Top of MATERIAL FOR THE TASK
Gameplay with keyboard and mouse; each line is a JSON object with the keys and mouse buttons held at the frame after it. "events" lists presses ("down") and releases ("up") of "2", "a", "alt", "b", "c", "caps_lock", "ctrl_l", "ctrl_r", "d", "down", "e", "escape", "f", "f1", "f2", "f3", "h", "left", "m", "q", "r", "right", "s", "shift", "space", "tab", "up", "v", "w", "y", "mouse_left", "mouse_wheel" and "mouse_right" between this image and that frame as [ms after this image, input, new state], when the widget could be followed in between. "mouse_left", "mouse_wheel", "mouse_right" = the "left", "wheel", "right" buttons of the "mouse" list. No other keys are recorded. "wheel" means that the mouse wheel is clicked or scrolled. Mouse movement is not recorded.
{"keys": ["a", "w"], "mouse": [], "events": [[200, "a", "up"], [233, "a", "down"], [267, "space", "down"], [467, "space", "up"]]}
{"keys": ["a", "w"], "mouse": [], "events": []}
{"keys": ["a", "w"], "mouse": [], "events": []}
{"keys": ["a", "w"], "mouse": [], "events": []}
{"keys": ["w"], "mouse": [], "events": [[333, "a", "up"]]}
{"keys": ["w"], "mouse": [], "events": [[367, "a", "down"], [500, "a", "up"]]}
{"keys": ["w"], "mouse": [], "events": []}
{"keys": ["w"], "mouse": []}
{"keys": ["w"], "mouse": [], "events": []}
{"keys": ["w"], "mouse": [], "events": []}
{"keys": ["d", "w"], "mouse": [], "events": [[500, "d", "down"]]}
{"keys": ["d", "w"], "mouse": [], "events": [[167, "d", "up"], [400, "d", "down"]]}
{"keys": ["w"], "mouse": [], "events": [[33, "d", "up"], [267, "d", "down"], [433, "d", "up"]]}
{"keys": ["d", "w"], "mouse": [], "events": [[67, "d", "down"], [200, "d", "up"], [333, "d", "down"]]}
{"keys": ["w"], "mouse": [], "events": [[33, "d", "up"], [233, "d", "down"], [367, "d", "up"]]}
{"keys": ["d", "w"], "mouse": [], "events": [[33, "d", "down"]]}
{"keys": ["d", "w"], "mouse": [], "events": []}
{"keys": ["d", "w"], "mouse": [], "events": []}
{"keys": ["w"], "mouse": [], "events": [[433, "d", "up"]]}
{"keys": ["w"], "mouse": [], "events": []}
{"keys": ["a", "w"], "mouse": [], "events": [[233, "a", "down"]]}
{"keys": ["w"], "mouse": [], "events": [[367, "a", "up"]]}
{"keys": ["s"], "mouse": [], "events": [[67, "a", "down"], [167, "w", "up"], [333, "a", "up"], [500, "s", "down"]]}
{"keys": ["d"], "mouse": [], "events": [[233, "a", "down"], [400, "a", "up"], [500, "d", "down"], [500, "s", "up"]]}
Bottom of MATERIAL FOR THE TASK
Return the complete material exactly as it reads.

Gameplay with keyboard and mouse; each line is a JSON object with the keys and mouse buttons held at the frame after it. "events" lists presses ("down") and releases ("up") of "2", "a", "alt", "b", "c", "caps_lock", "ctrl_l", "ctrl_r", "d", "down", "e", "escape", "f", "f1", "f2", "f3", "h", "left", "m", "q", "r", "right", "s", "shift", "space", "tab", "up", "v", "w", "y", "mouse_left", "mouse_wheel" and "mouse_right" between this image and that frame as [ms after this image, input, new state], when the widget could be followed in between. "mouse_left", "mouse_wheel", "mouse_right" = the "left", "wheel", "right" buttons of the "mouse" list. No other keys are recorded. "wheel" means that the mouse wheel is clicked or scrolled. Mouse movement is not recorded.
{"keys": ["a", "w"], "mouse": [], "events": [[200, "a", "up"], [233, "a", "down"], [267, "space", "down"], [467, "space", "up"]]}
{"keys": ["a", "w"], "mouse": [], "events": []}
{"keys": ["a", "w"], "mouse": [], "events": []}
{"keys": ["a", "w"], "mouse": [], "events": []}
{"keys": ["w"], "mouse": [], "events": [[333, "a", "up"]]}
{"keys": ["w"], "mouse": [], "events": [[367, "a", "down"], [500, "a", "up"]]}
{"keys": ["w"], "mouse": [], "events": []}
{"keys": ["w"], "mouse": []}
{"keys": ["w"], "mouse": [], "events": []}
{"keys": ["w"], "mouse": [], "events": []}
{"keys": ["d", "w"], "mouse": [], "events": [[500, "d", "down"]]}
{"keys": ["d", "w"], "mouse": [], "events": [[167, "d", "up"], [400, "d", "down"]]}
{"keys": ["w"], "mouse": [], "events": [[33, "d", "up"], [267, "d", "down"], [433, "d", "up"]]}
{"keys": ["d", "w"], "mouse": [], "events": [[67, "d", "down"], [200, "d", "up"], [333, "d", "down"]]}
{"keys": ["w"], "mouse": [], "events": [[33, "d", "up"], [233, "d", "down"], [367, "d", "up"]]}
{"keys": ["d", "w"], "mouse": [], "events": [[33, "d", "down"]]}
{"keys": ["d", "w"], "mouse": [], "events": []}
{"keys": ["d", "w"], "mouse": [], "events": []}
{"keys": ["w"], "mouse": [], "events": [[433, "d", "up"]]}
{"keys": ["w"], "mouse": [], "events": []}
{"keys": ["a", "w"], "mouse": [], "events": [[233, "a", "down"]]}
{"keys": ["w"], "mouse": [], "events": [[367, "a", "up"]]}
{"keys": ["s"], "mouse": [], "events": [[67, "a", "down"], [167, "w", "up"], [333, "a", "up"], [500, "s", "down"]]}
{"keys": ["d"], "mouse": [], "events": [[233, "a", "down"], [400, "a", "up"], [500, "d", "down"], [500, "s", "up"]]}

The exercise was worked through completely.